Connect to Kubernetes using kubeconfig or in-cluster credentials.
Discover every list/watch-capable Kubernetes resource.
Run dynamic list/watch workers for all resources allowed by policy and RBAC.
Run periodic list snapshots to recover from watch gaps.
Mirror Kubernetes Events before their native retention expires.
Emit filtered resource observations.

See Global Watcher Design for the detailed collector design.

Filter Pipeline

Responsibilities:

Canonicalize JSON.
Remove, normalize, or discard high-churn fields and changes when configured.
Redact sensitive data before storage.
Discard resources blocked by policy.
Compute document hash.
Record filter decisions and filter versions.
Preserve enough metadata for exact reconstruction when compliance mode is on.

Version Store

Responsibilities:

Store full latest version.
Store older versions as reverse deltas or full snapshots.
Enforce maximum replay depth.
Store blobs content-addressed.
Support exact historical reconstruction.

Topology Extractor

Responsibilities:

Extract historical relationships from resource versions.
Maintain time-valid edges.
Avoid writing unchanged relationships repeatedly.
Prefer Kubernetes-computed relationships such as EndpointSlice targets.

Fact Extractor

Responsibilities:

Extract compact troubleshooting signals.
Store only useful historical facts.
Keep full JSON out of fact rows.
Make facts rebuildable from resource history.

Query Engine

Responsibilities:

Resolve service/workload/time-window investigations.
Use topology and facts before reconstructing JSON.
Filter every candidate through Kubernetes authorization before response.
Rank evidence.
Reconstruct exact versions and diffs for shortlisted evidence.

Kubernetes Authorizer

Responsibilities:

Map kube-insight operations to Kubernetes verbs and resources.
Check access with SubjectAccessReview or SelfSubjectAccessReview.
Apply authorization to raw resources, facts, topology edges, diffs, and support bundles.
Fail closed when authorization cannot be verified.

Deployment Modes

Local PoC

kubeconfig collector + SQLite file + CLI

Purpose:

Validate data model.
Validate compression and index size.
Validate investigation query shape.

Single-Cluster Service

in-cluster collector + ClickHouse evidence backend + API + UI

Purpose:

Centralized retention.
Multi-user investigation.
Better query concurrency.

Multi-Cluster Service

agent per cluster + central API/storage

Purpose:

Cross-cluster incident history.
Shared UI and retention policy.

Data Flow

watch event
  -> apply filters
  -> resolve object identity
  -> store version
  -> update latest index
  -> update topology edge intervals
  -> write facts and changes
  -> commit ingestion offset

Derived indexes must be rebuildable from versions.
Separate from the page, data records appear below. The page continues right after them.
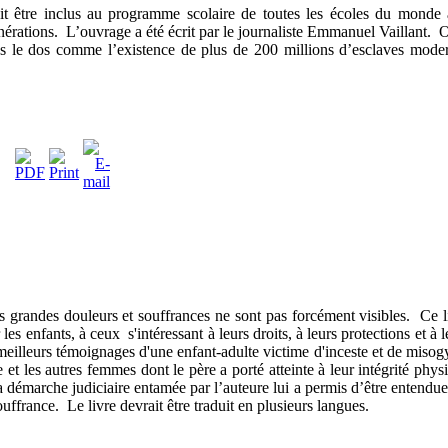
ait être inclus au programme scolaire de toutes les écoles du monde 
énérations. L’ouvrage a été écrit par le journaliste Emmanuel Vaillant. 
ns le dos comme l’existence de plus de 200 millions d’esclaves mode
es grandes douleurs et souffrances ne sont pas forcément visibles. Ce l
es enfants, à ceux s'intéressant à leurs droits, à leurs protections et à l
meilleurs témoignages d'une enfant-adulte victime d'inceste et de misog
le et les autres femmes dont le père a porté atteinte à leur intégrité phys
a démarche judiciaire entamée par l’auteure lui a permis d’être entendue
ouffrance. Le livre devrait être traduit en plusieurs langues.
If a write fails after the version is stored, background repair can replay version rows to rebuild facts and edges.

Reliability Model

Watch streams can be interrupted.
API discovery can change when CRDs are added or removed.
Resource versions can be missed.
Periodic list snapshots are required.
Delete events can be missed when a watch gap exceeds the API server retention window; relist reconciliation must detect missing objects.
Duplicates are expected and deduplicated by doc_hash.
Ingestion offsets should be persisted per cluster/GVR/scope.

Performance Model

Fast paths:

Latest lookup by object ID.
Topology lookup by object/time.
Fact lookup by key/value/time.
Investigation by service/time window.

Expensive paths:

Arbitrary cold historical JSON query.
Full historical scan.
Rebuild of derived indexes.

Expensive paths should be explicit in API and UI.